**Stored data entries:**
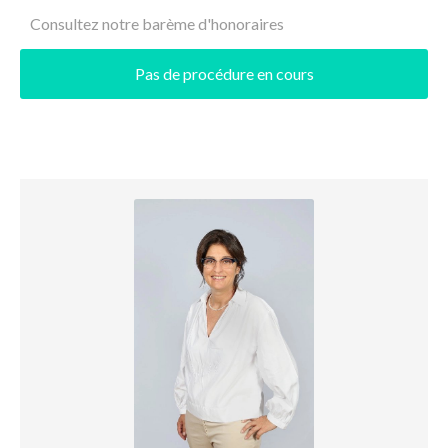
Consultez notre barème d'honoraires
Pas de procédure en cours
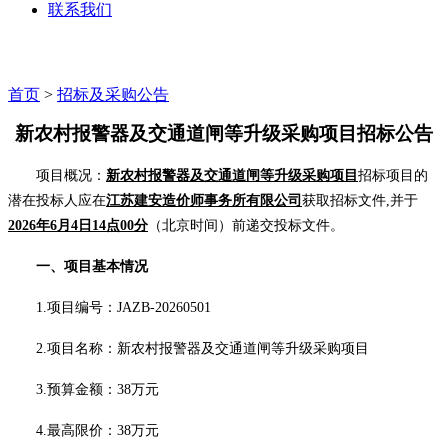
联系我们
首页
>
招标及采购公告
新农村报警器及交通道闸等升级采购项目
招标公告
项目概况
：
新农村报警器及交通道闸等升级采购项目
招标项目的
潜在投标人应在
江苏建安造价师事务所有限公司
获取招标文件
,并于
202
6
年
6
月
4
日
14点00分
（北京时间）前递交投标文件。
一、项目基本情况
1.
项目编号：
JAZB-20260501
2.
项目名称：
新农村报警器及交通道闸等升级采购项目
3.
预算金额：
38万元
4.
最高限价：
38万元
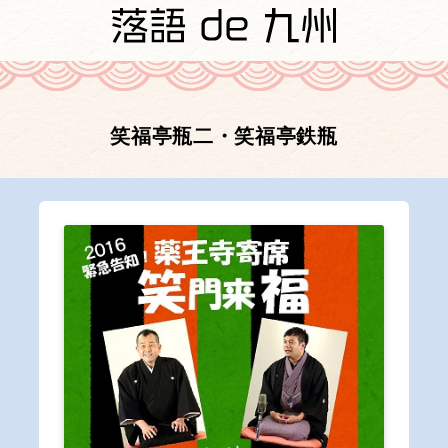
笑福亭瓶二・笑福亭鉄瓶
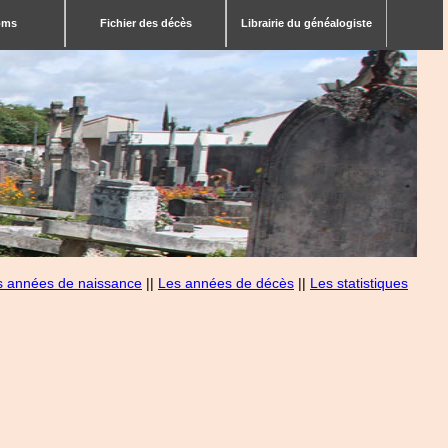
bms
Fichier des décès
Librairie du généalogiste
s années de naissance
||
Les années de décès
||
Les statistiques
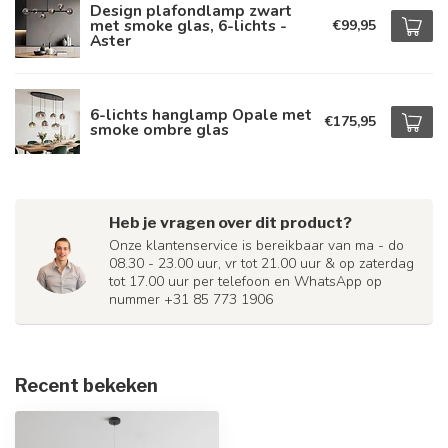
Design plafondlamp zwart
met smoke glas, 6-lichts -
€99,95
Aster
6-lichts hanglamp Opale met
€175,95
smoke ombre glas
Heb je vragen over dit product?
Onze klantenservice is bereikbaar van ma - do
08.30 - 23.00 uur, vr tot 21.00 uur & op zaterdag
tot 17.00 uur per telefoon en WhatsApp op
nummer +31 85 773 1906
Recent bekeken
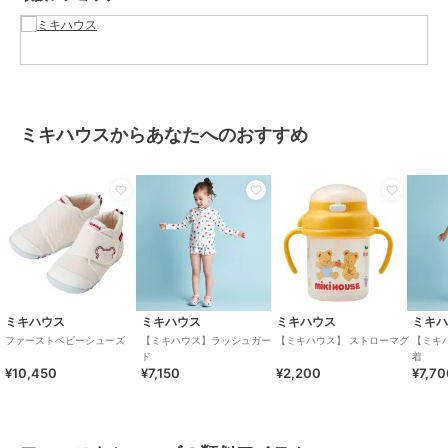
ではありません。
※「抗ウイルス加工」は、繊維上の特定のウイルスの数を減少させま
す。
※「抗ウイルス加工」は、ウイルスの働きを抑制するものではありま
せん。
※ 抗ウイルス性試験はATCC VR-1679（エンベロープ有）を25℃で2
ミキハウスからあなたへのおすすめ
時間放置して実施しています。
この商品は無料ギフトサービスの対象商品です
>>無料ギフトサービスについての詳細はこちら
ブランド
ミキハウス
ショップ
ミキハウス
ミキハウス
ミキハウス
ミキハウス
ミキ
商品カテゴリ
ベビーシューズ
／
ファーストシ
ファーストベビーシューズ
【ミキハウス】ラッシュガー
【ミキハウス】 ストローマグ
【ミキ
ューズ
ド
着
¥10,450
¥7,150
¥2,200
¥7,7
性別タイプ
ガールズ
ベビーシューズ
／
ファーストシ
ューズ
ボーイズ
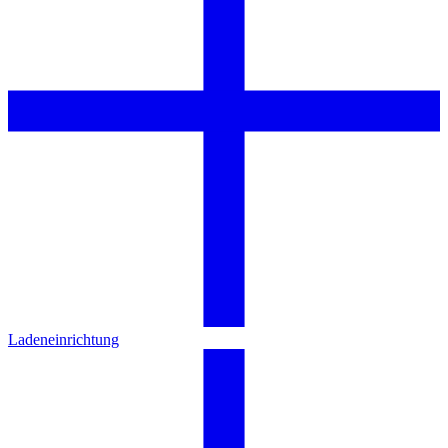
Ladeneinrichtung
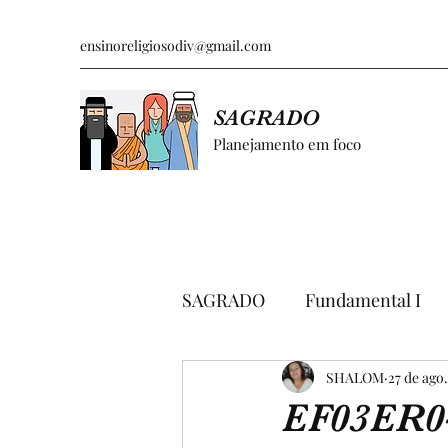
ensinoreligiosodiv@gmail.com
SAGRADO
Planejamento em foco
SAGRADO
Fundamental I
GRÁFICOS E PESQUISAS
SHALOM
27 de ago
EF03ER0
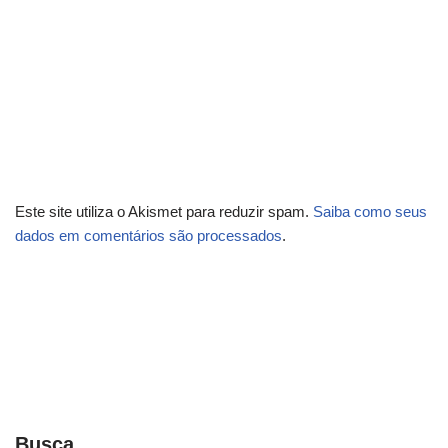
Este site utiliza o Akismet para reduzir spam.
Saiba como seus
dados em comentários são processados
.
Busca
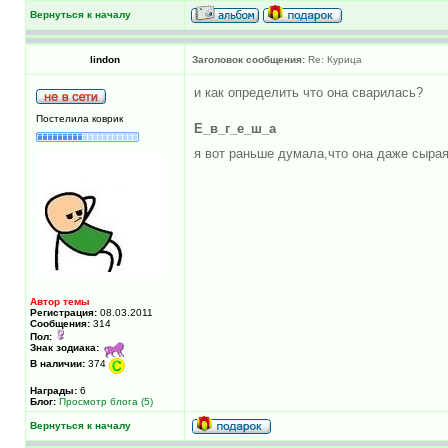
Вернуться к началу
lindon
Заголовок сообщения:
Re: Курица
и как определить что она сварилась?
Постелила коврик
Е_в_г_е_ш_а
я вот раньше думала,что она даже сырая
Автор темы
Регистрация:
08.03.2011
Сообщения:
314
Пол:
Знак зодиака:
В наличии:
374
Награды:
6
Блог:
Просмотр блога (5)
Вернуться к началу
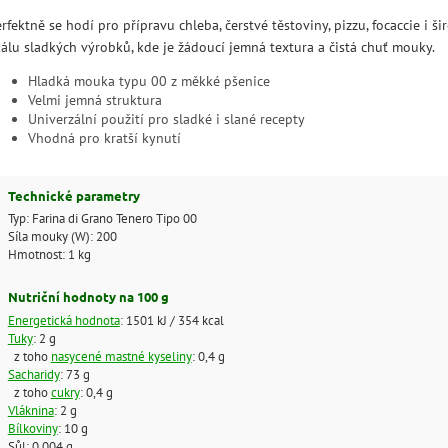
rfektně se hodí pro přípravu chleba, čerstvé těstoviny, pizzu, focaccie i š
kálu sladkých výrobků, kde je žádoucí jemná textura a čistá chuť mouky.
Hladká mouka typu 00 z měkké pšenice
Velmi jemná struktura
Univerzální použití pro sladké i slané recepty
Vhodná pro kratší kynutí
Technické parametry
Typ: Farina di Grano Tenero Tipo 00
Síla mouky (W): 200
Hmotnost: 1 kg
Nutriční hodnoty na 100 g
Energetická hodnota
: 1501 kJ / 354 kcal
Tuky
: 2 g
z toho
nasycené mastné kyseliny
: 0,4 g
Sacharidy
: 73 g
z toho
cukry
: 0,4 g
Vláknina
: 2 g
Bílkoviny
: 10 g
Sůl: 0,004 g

**Assignment:** Copy exactly, and copy nothing else: the lines from the start of the data above through the line that holds "kálu sladkých výrobků, kde". The pictures stay out.

**Your solution:**
Consultez notre barème d'honoraires
Pas de procédure en cours
联系我们
首页
>
招标及采购公告
新农村报警器及交通道闸等升级采购项目
招标公告
项目概况
：
新农村报警器及交通道闸等升级采购项目
招标项目的
潜在投标人应在
江苏建安造价师事务所有限公司
获取招标文件
,并于
202
6
年
6
月
4
日
14点00分
（北京时间）前递交投标文件。
一、项目基本情况
1.
项目编号：
JAZB-20260501
2.
项目名称：
新农村报警器及交通道闸等升级采购项目
3.
预算金额：
38万元
4.
最高限价：
38万元
笑福亭瓶二・笑福亭鉄瓶
bms
Fichier des décès
Librairie du généalogiste
s années de naissance
||
Les années de décès
||
Les statistiques
Design plafondlamp zwart
met smoke glas, 6-lichts -
€99,95
Aster
6-lichts hanglamp Opale met
€175,95
smoke ombre glas
Heb je vragen over dit product?
Onze klantenservice is bereikbaar van ma - do
08.30 - 23.00 uur, vr tot 21.00 uur & op zaterdag
tot 17.00 uur per telefoon en WhatsApp op
nummer +31 85 773 1906
Recent bekeken
ではありません。
※「抗ウイルス加工」は、繊維上の特定のウイルスの数を減少させま
す。
※「抗ウイルス加工」は、ウイルスの働きを抑制するものではありま
せん。
※ 抗ウイルス性試験はATCC VR-1679（エンベロープ有）を25℃で2
ミキハウスからあなたへのおすすめ
時間放置して実施しています。
この商品は無料ギフトサービスの対象商品です
>>無料ギフトサービスについての詳細はこちら
ブランド
ミキハウス
ショップ
ミキハウス
ミキハウス
ミキハウス
ミキハウス
ミキ
商品カテゴリ
ベビーシューズ
／
ファーストシ
ファーストベビーシューズ
【ミキハウス】ラッシュガー
【ミキハウス】 ストローマグ
【ミキ
ューズ
ド
着
¥10,450
¥7,150
¥2,200
¥7,7
性別タイプ
ガールズ
ベビーシューズ
／
ファーストシ
ューズ
ボーイズ
Ladeneinrichtung
ensinoreligiosodiv@gmail.com
SAGRADO
Planejamento em foco
SAGRADO
Fundamental I
GRÁFICOS E PESQUISAS
SHALOM
27 de ago
EF03ER0
Este site utiliza o Akismet para reduzir spam.
Saiba como seus
dados em comentários são processados
.
Busca
Вернуться к началу
lindon
Заголовок сообщения:
Re: Курица
и как определить что она сварилась?
Постелила коврик
Е_в_г_е_ш_а
я вот раньше думала,что она даже сырая
Автор темы
Регистрация:
08.03.2011
Сообщения:
314
Пол:
Знак зодиака:
В наличии:
374
Награды:
6
Блог:
Просмотр блога (5)
Вернуться к началу
rfektně se hodí pro přípravu chleba, čerstvé těstoviny, pizzu, focaccie i š
kálu sladkých výrobků, kde je žádoucí jemná textura a čistá chuť mouky.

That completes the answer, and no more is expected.